Call for Discussion: New Project: CRaC

Volker Simonis volker.simonis at gmail.com
Mon Jul 19 16:46:27 UTC 2021


Hi Anton,

I think this will be a useful project. I support the creation of a
dedicated OpenJDK Project for researching checkpoint/restore
technologies within the JVM and defining of a standard API for
chekpoint/restore events. I'm interested in becoming a Committer in
this project once it will be created.

I think we should make it clear that this project will investigate and
implement different, orthogonal features which can be delivered
independently. In accordance with your description I currently see
three main work streams:

1. Define a Java API which allows applications to coordinate with
checkpoint/restore events. This API should be generic enough to work
with any underlying mechanism no matter if it is initiated by the JVM
itself or externally, just for the JVM process or for the whole OS.

2. Investigate what it takes to make the JVM checkpoint/restore aware
and safe. Again, this should be as much as possible independent of the
underlying checkpointing mechanism.

3. Investigate possibilities to implement checkpoint/restore
functionality right within the JVM. Your proof of concept
implementation [1] based on CRIU [2] is certainly a good starting
point.

We in the Amazon Corretto team are currently experimenting with full
OS checkpointing and restore as provided by the snapshotting
functionality [3] in Firecracker [4]. Compared to CRIU and Docker
Checkpoint&Restore, Firecracker Snapshotting is different in the sense
that it does not only saves a single process or container but a whole
running OS. This has some advantages (i.e. you don't have to care
about file handles because they will be still valid after resume) but
also some drawbacks (i.e. the need to reseed /dev/random and to sync
the system clock).

We were wondering if we could use the API which you've proposed in
your initial post (i.e. jdk.crac [3]) to notify the JDK and
applications of suspend and resume events. In the case of Firecracker,
the source of these events would be either the kernel (through a
System Generation ID kernel driver [5] or SystemD [6]). There is
ongoing work to push these mechanisms into the respective upstream
projects but SystemD "inhibitors" [7,8] events could be used already
now to trigger the callbacks of the envisioned API.

§ **Dataset**

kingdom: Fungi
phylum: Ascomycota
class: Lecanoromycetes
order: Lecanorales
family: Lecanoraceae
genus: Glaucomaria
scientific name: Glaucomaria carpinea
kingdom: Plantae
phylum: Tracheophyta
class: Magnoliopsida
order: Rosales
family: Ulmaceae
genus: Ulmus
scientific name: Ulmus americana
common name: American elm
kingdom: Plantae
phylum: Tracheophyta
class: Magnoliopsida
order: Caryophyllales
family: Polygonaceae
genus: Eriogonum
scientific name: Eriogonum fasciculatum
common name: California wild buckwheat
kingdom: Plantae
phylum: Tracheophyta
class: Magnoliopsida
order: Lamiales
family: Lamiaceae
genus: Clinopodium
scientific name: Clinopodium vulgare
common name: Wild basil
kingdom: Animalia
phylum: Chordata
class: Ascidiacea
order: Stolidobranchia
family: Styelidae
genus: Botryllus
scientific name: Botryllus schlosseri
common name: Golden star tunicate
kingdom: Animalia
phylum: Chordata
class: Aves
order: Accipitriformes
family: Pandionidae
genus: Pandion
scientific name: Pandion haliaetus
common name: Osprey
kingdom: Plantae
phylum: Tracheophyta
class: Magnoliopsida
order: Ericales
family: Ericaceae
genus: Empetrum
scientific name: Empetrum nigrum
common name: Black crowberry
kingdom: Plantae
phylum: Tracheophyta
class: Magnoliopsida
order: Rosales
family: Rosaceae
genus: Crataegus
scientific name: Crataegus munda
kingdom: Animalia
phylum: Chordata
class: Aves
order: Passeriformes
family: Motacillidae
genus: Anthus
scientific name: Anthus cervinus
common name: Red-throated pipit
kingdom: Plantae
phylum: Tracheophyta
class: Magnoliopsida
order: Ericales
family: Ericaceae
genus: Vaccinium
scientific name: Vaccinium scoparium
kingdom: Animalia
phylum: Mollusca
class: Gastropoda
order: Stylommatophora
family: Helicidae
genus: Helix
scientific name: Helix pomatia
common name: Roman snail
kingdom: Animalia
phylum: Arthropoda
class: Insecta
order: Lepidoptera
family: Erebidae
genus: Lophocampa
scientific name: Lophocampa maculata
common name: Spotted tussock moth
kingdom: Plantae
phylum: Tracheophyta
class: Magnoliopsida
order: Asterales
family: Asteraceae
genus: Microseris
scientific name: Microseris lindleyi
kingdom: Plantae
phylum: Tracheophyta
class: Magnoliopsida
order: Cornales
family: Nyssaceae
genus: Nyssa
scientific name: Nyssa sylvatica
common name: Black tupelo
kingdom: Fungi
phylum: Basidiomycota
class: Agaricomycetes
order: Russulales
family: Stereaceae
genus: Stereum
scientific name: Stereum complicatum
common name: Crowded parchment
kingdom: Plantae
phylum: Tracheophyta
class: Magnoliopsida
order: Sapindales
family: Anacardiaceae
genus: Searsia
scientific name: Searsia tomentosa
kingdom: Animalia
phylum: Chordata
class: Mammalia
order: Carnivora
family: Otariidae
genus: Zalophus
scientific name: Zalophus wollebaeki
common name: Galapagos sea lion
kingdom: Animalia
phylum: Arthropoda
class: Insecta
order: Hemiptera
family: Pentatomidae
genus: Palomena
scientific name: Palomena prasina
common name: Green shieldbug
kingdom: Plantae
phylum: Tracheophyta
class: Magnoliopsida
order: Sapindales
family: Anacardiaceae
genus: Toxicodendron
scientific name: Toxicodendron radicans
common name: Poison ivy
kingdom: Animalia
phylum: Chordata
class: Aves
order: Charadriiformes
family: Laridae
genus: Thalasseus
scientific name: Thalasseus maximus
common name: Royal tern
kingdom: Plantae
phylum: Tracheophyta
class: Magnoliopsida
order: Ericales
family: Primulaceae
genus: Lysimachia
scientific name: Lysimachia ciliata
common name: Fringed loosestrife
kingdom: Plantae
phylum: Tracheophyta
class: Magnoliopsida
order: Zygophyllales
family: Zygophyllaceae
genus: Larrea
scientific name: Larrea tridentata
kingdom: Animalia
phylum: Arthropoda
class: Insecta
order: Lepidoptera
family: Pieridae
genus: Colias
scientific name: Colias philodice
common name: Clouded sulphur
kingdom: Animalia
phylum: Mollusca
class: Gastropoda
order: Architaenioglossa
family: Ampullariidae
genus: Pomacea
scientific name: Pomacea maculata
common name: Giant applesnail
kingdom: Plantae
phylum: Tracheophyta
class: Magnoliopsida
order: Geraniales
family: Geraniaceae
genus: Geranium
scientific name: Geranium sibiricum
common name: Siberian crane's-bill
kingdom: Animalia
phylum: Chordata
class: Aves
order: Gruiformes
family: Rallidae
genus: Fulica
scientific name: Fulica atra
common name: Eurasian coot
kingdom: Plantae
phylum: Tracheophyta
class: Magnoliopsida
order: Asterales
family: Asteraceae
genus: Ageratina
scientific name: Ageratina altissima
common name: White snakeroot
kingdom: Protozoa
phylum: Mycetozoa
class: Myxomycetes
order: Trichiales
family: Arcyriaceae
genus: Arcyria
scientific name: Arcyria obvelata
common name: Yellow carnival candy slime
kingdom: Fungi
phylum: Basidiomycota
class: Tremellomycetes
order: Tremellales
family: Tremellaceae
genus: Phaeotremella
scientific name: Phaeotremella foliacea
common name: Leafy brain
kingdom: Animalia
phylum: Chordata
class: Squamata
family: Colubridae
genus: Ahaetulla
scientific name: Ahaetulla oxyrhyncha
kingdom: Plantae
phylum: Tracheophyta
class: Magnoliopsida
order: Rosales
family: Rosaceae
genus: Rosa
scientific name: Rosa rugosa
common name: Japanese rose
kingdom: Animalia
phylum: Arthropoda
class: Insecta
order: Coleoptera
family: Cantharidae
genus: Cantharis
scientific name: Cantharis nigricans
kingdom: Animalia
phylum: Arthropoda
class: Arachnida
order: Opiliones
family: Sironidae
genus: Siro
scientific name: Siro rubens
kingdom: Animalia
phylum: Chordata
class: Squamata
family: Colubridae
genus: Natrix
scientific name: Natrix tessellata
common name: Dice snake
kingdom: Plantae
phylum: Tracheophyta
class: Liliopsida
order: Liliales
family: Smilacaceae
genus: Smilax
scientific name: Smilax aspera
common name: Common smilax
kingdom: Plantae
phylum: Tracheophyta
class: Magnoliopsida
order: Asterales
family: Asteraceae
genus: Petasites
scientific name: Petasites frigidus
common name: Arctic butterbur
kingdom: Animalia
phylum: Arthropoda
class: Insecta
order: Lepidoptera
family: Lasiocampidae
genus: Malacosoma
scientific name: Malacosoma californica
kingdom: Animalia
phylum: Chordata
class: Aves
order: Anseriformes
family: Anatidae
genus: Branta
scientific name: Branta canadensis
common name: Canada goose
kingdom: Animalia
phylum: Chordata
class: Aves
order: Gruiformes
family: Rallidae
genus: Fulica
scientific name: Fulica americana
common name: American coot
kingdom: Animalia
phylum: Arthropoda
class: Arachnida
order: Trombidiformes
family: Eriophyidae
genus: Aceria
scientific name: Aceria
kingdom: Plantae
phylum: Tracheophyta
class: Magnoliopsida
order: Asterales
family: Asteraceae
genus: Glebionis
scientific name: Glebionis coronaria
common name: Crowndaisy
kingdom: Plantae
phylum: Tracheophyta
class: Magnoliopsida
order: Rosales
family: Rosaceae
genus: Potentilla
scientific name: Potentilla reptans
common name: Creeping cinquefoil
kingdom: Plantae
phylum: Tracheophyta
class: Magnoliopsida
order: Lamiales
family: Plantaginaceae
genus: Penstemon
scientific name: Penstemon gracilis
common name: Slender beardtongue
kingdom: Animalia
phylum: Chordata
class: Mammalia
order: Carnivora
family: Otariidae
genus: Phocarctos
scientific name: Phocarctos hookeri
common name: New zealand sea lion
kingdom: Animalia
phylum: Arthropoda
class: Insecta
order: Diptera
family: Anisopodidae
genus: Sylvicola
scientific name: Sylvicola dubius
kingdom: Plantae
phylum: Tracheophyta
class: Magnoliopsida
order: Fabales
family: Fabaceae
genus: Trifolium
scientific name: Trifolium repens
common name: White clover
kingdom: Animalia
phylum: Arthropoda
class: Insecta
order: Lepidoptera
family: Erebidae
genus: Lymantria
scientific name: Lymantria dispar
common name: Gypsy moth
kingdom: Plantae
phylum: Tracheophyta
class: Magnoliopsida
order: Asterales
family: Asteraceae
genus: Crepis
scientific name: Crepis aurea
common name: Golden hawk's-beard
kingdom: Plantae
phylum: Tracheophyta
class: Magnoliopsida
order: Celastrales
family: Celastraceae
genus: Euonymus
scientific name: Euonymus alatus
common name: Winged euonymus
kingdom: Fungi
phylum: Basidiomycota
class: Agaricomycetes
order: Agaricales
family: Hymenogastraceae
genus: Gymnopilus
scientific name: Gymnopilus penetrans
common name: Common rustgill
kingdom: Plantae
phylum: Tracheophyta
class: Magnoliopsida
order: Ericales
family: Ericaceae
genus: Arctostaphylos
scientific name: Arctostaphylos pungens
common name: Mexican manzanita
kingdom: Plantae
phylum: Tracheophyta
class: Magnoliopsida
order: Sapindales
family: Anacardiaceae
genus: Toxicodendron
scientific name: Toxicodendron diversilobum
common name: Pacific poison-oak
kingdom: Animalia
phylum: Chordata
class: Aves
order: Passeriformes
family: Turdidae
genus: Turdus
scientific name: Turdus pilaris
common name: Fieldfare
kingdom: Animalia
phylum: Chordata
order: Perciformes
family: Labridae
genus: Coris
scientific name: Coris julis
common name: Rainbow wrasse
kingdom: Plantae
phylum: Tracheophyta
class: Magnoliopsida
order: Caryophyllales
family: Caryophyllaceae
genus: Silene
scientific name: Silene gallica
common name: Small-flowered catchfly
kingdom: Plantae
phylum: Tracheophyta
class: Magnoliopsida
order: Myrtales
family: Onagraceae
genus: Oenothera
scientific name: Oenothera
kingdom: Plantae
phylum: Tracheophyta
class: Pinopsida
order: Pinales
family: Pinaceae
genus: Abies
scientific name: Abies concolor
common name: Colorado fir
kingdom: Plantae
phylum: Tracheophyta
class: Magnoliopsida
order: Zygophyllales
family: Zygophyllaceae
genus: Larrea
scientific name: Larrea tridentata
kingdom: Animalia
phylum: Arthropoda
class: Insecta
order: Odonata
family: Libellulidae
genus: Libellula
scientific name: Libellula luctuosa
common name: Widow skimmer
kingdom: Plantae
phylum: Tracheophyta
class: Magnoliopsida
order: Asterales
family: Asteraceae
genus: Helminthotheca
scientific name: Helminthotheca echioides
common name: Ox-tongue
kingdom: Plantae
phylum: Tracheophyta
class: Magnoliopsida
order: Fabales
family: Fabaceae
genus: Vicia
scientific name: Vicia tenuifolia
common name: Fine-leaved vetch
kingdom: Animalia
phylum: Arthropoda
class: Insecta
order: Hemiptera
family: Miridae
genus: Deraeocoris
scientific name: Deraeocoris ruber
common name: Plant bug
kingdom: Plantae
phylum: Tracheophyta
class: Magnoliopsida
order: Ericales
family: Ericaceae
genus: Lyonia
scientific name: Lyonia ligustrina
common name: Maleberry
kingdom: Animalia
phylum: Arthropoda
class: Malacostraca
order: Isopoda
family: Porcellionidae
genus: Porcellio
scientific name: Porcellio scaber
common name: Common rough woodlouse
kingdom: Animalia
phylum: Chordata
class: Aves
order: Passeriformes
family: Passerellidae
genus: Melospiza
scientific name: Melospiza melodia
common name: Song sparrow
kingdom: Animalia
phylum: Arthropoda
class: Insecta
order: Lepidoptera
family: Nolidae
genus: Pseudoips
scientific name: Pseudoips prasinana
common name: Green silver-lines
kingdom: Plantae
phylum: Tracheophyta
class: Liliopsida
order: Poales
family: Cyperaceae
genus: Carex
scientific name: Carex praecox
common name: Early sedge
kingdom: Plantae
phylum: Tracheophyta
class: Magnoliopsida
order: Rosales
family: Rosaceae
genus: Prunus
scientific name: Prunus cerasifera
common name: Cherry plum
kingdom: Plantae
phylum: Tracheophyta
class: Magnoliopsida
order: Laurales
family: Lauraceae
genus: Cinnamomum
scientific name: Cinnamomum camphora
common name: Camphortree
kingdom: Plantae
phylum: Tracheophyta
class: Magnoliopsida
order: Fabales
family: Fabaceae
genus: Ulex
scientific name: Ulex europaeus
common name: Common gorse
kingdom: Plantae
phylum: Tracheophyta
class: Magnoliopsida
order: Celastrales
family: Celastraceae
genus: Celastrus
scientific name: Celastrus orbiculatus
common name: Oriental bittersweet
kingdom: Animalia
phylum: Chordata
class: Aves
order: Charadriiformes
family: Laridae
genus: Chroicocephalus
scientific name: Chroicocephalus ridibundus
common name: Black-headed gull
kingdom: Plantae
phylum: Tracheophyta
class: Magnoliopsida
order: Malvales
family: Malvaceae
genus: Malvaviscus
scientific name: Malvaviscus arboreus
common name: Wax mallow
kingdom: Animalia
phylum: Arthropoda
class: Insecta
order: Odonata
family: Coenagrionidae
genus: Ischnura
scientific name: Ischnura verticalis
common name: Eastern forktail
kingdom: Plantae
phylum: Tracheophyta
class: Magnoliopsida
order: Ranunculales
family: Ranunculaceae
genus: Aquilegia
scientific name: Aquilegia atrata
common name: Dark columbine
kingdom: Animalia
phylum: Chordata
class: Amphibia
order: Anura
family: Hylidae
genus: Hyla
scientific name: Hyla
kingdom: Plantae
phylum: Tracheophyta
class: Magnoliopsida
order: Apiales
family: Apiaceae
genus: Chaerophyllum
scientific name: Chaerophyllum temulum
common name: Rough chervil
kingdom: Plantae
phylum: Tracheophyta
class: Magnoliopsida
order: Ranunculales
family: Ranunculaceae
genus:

§ **Instructions**
a) Translate into Spanish the following sentence from the CRaC discussion message: "Again, this should be as much as possible independent of the underlying checkpointing mechanism."
b) State whether each statement agrees with the CRaC discussion message, and support each yes or no with the deciding words quoted from it: (i) The writer currently sees three main work streams for the project. (ii) With Firecracker snapshotting, file handles must be dealt with after resume because they become invalid. (iii) SystemD "inhibitors" events cannot be used until the ongoing upstream work is finished.
c) Return the part of the CRaC discussion message from "I think we should" up to and including "the whole OS.".

§ **Solutions to the problems**
a) De nuevo, esto debería ser, en la mayor medida posible, independiente del mecanismo subyacente de creación de puntos de control.

b)
(i) Yes: "I currently see three main work streams"
(ii) No: "you don't have to care about file handles because they will be still valid after resume"
(iii) No: "SystemD "inhibitors" [7,8] events could be used already now to trigger the callbacks of the envisioned API"

c)
I think we should make it clear that this project will investigate and
implement different, orthogonal features which can be delivered
independently. In accordance with your description I currently see
three main work streams:

1. Define a Java API which allows applications to coordinate with
checkpoint/restore events. This API should be generic enough to work
with any underlying mechanism no matter if it is initiated by the JVM
itself or externally, just for the JVM process or for the whole OS.